The antimicrobials used in the current study included ampicillin (ABPC, graded concentrations from 4–64 µg/mL) (Wako Pure Chemical Industries, Ltd., Osaka, Japan) and amoxicillin (AMPC, 4–64 µg/mL) (Wako Pure Chemical Industries) as representative penicillins; imipenem (IMP, 0.5–8 µg/mL) (Wako Pure Chemical Industries) and meropenem (MEPM, 4–64 µg/mL) (Wako Pure Chemical Industries) as representative carbapenems; cefazolin (CEZ, 1–16 µg/mL), cefotaxime (CTX, 0.5–8 µg/mL) (Wako Pure Chemical Industries) and ceftazidime (CAZ, 2–32 µg/mL) (Wako Pure Chemical Industries) as representative cephem antimicrobials; gentamycin (GM, 2–32 µg/mL) (Wako Pure Chemical Industries) as a representative aminoglycoside; ciprofloxacin (CPFX, 0.5–8 µg/mL) (Wako Pure Chemical Industries) as a representative fluoroquinolone; chloramphenicol (CP, 4–64 µg/mL) (Sigma-Aldrich) as a representative phenicol; and tetracycline (TC, 2–32 µg/mL) (Wako Pure Chemical Industries) as a representative tetracycline. E. coli strain ATCC 25,922 was used as a reference.
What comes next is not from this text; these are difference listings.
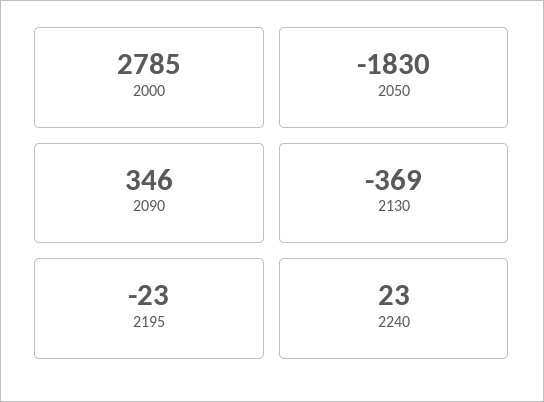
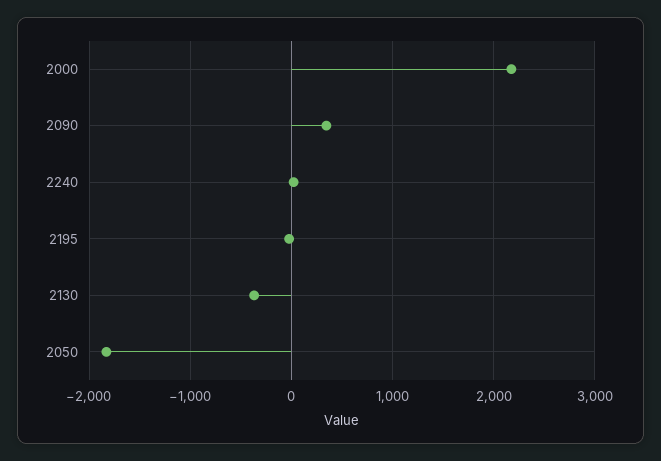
  {
-   "2000": 2785,
+   "2000": 2200,
    "2050": -1830,
    "2090": 346,
    "2130": -369,
    "2195": -23,
    "2240": 23
  }

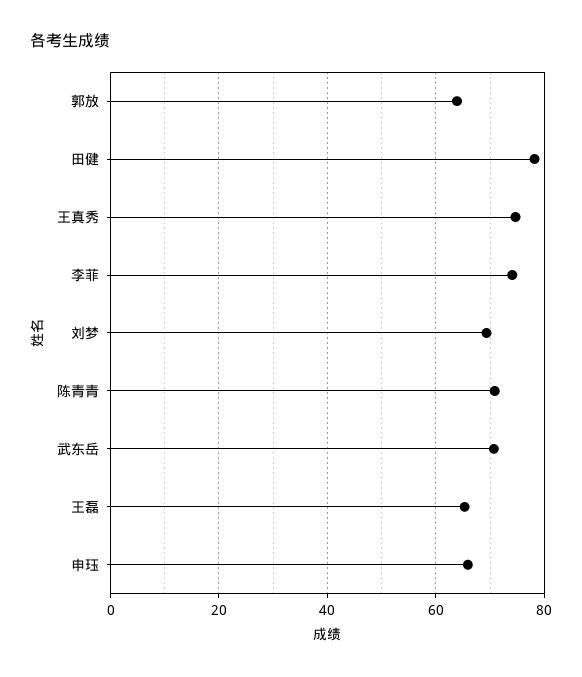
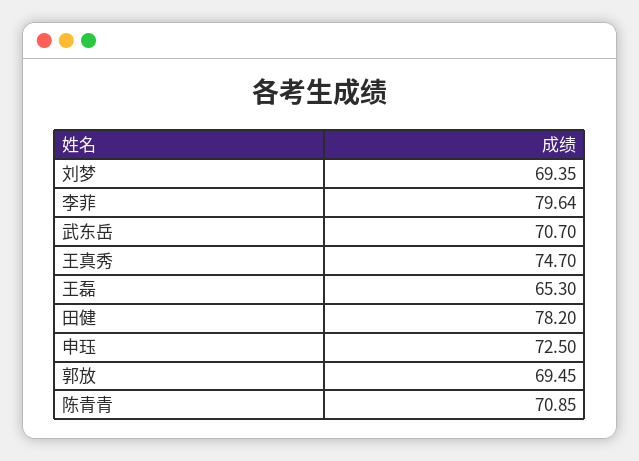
  {
-   "郭放": 64,
+   "郭放": 69.45,
    "田健": 78.2,
    "王真秀": 74.7,
-   "李菲": 74,
+   "李菲": 79.64,
    "刘梦": 69.35,
    "陈青青": 70.85,
    "武东岳": 70.7,
    "王磊": 65.3,
-   "申珏": 66
+   "申珏": 72.5
  }

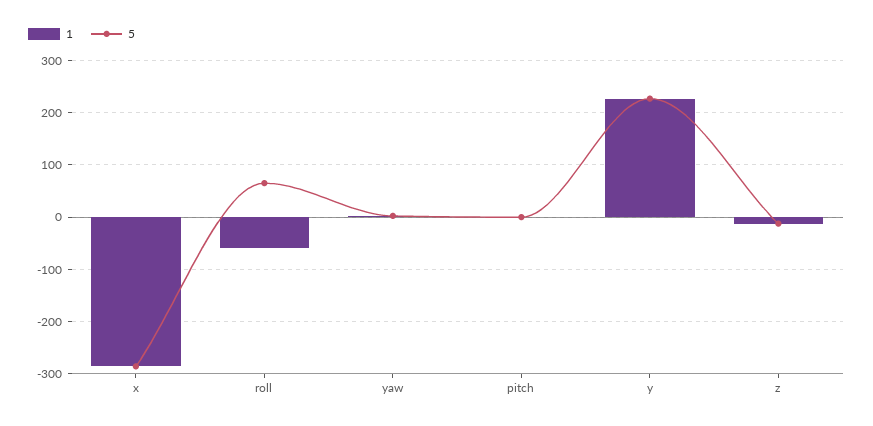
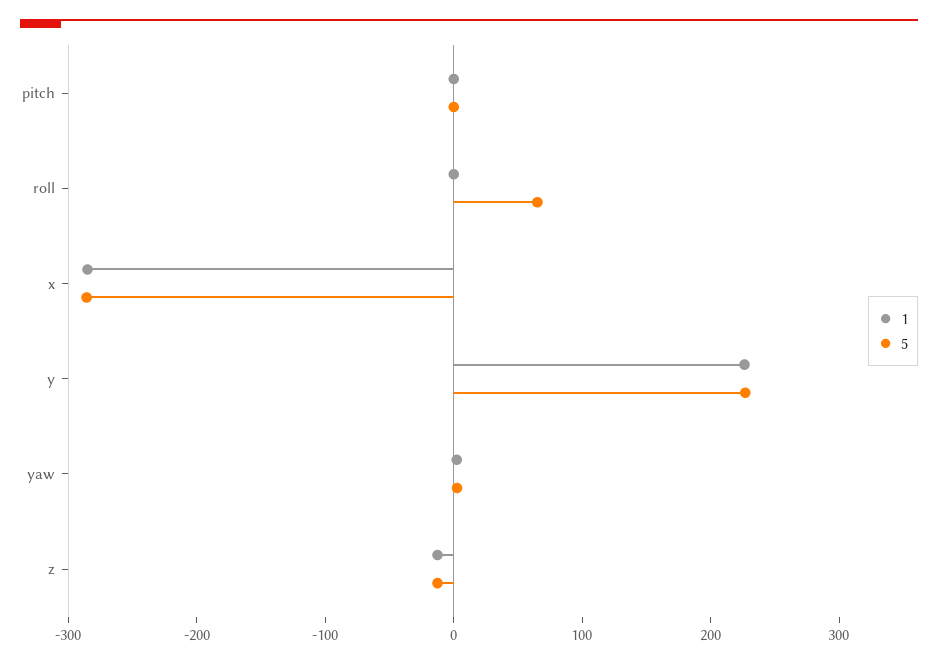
  {
    "1": {
      "x": -280,
-     "roll": -60,
+     "roll": 0,
      "yaw": 0,
      "pitch": 0,
      "y": 220,
      "z": -20
    },
    "5": {
      "x": -280,
      "roll": 60,
      "yaw": 0,
      "pitch": 0,
      "y": 220,
      "z": -20
    }
  }

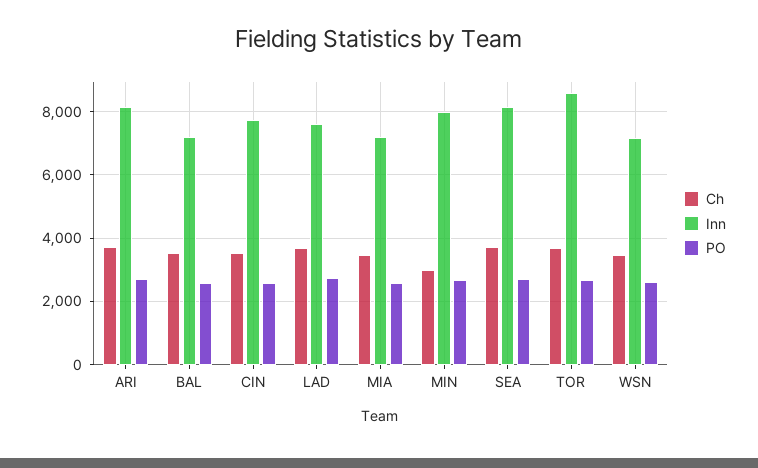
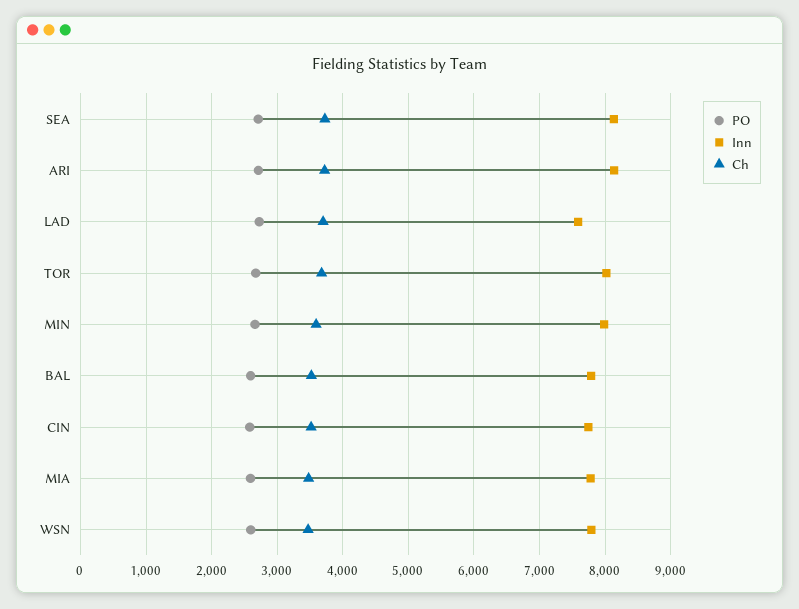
  {
    "Ch": {
      "ARI": 3700,
      "BAL": 3500,
      "CIN": 3500,
      "LAD": 3700,
      "MIA": 3500,
-     "MIN": 3000,
+     "MIN": 3600,
      "SEA": 3700,
      "TOR": 3700,
      "WSN": 3500
    },
    "Inn": {
      "ARI": 8100,
-     "BAL": 7200,
+     "BAL": 7800,
      "CIN": 7700,
      "LAD": 7600,
-     "MIA": 7200,
+     "MIA": 7800,
      "MIN": 8000,
      "SEA": 8100,
-     "TOR": 8600,
+     "TOR": 8000,
-     "WSN": 7200
+     "WSN": 7800
    },
    "PO": {
      "ARI": 2700,
      "BAL": 2600,
      "CIN": 2600,
      "LAD": 2700,
      "MIA": 2600,
      "MIN": 2700,
      "SEA": 2700,
      "TOR": 2700,
      "WSN": 2600
    }
  }

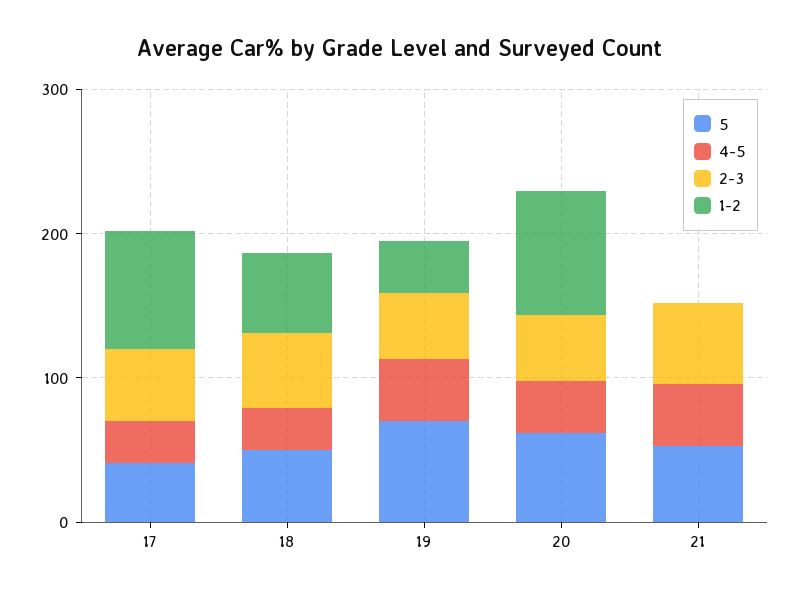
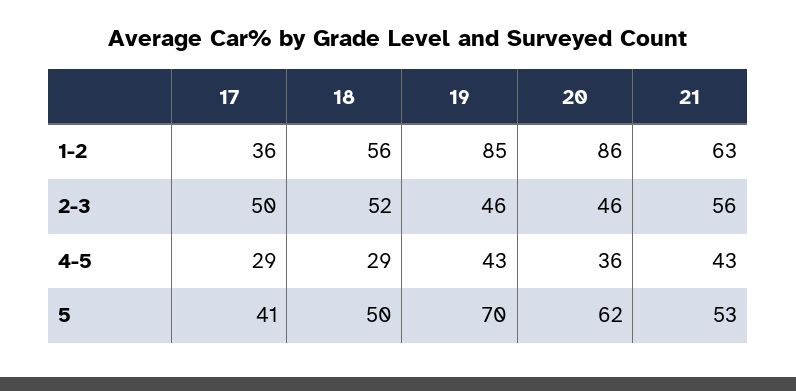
  {
    "5": {
      "17": 41,
      "18": 50,
      "19": 70,
      "20": 62,
      "21": 53
    },
    "4-5": {
      "17": 29,
      "18": 29,
      "19": 43,
      "20": 36,
      "21": 43
    },
    "2-3": {
      "17": 50,
      "18": 52,
      "19": 46,
      "20": 46,
      "21": 56
    },
    "1-2": {
-     "17": 80,
+     "17": 36,
      "18": 56,
-     "19": 40,
+     "19": 85,
      "20": 86,
-     "21": 0
+     "21": 63
    }
  }

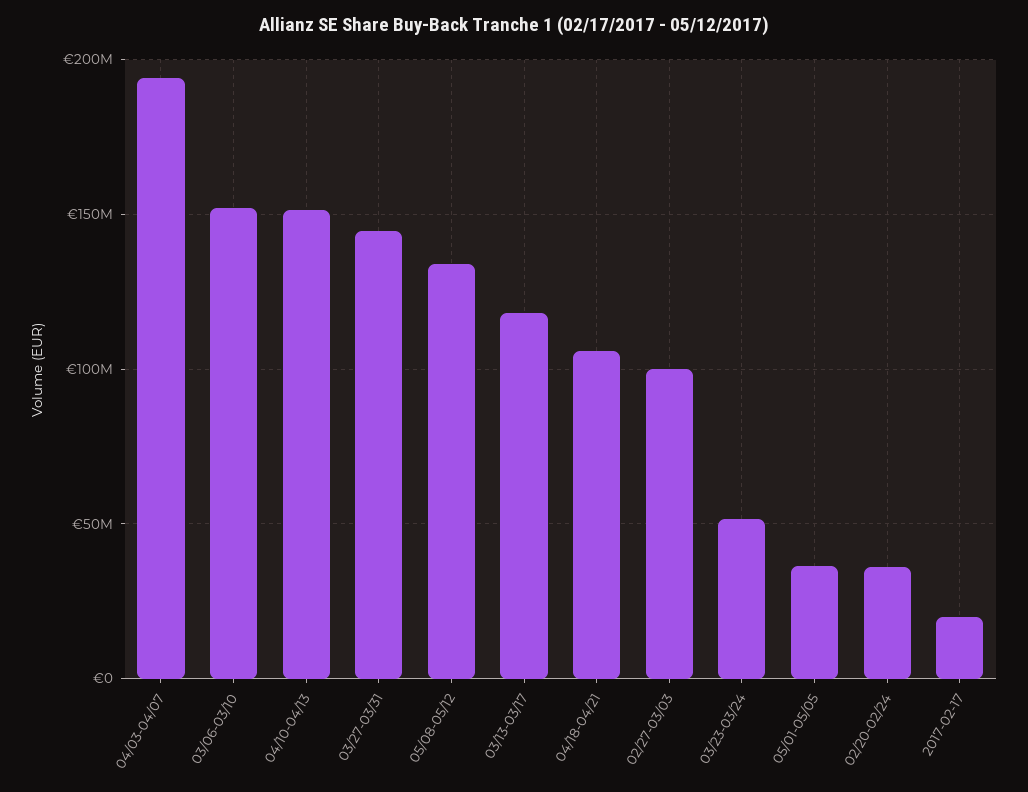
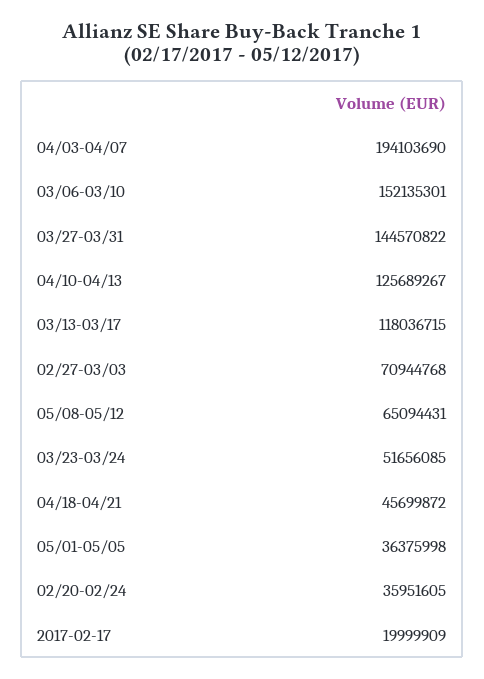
  {
    "04/03-04/07": 194103690,
    "03/06-03/10": 152135301,
-   "04/10-04/13": 150000000,
+   "04/10-04/13": 125689267,
    "03/27-03/31": 144570822,
-   "05/08-05/12": 135000000,
+   "05/08-05/12": 65094431,
    "03/13-03/17": 118036715,
-   "04/18-04/21": 105000000,
+   "04/18-04/21": 45699872,
-   "02/27-03/03": 100000000,
+   "02/27-03/03": 70944768,
    "03/23-03/24": 51656085,
    "05/01-05/05": 36375998,
    "02/20-02/24": 35951605,
    "2017-02-17": 19999909
  }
Genome sequencing, assembly and annotation

Genomic DNA was purified from 1 mL of an overnight culture of each strain using the DNeasy Blood and Tissue Kit (Qiagen, Valencia, CA, USA). Genomic DNA libraries were prepared using the NEBNext Ultra II DNA Library Prep Kit (New England Biolabs, Beverly, MA) and sequenced using the Illumina HiSeq 2500 platform (Illumina, San Diego, CA, USA) to generate 150-bp paired-end reads. Genome assembly, scaffolding, and gap-closing of the Illumina sequence reads were performed using the Platanus assembler41. Strains with low sequence coverage (< × 20) were excluded from the analyses. The completeness and potential contamination of the assembled genomes were calculated using CheckM software42. Only genomes with greater than 99% completeness and less than 5% contamination were used in further analyses. Annotation was carried out with the DDBJ Fast Annotation and Submission Tool (DFAST)43. All sequence data generated in this study have been submitted to the NCBI BioProject database (BioProject; under accession number PRJDB9692.

Phylogroup determination

Phylogroups were determined by ClermonTyping44 using the assembled draft genome sequences with the default parameters.

Core gene-based phylogenetic analysis

Core genes were identified using Roary45 (≥ 80% nucleotide sequence identity). Single nucleotide polymorphism (SNP) sites were extracted from the core gene alignment using snp-sites46. ML phylogenetic trees were constructed using RAxML47 from the concatenated SNP alignment with the GTR-GAMMA model of nucleotide substitution with 100 bootstrap replicates. The ML phylogenetic trees were visualized and annotated using iTOL48.

Detection of acquired antimicrobial resistance genes

The detection of acquired antimicrobial resistance genes was performed by a read mapping-based strategy using the SRST2 program49 and the database file ARGannot_r3.fasta with the default setting.

Statistical analysis

Chi-squared tests were performed to compare the relative abundances of the phylogroups between the river and sewage samples. Likewise, differences in the relative abundances of antimicrobial-resistant E. coli between the river and sewage samples were analysed. All statistical analyses were performed using SPSS 23.0 for Windows (IBM SPSS Statistics).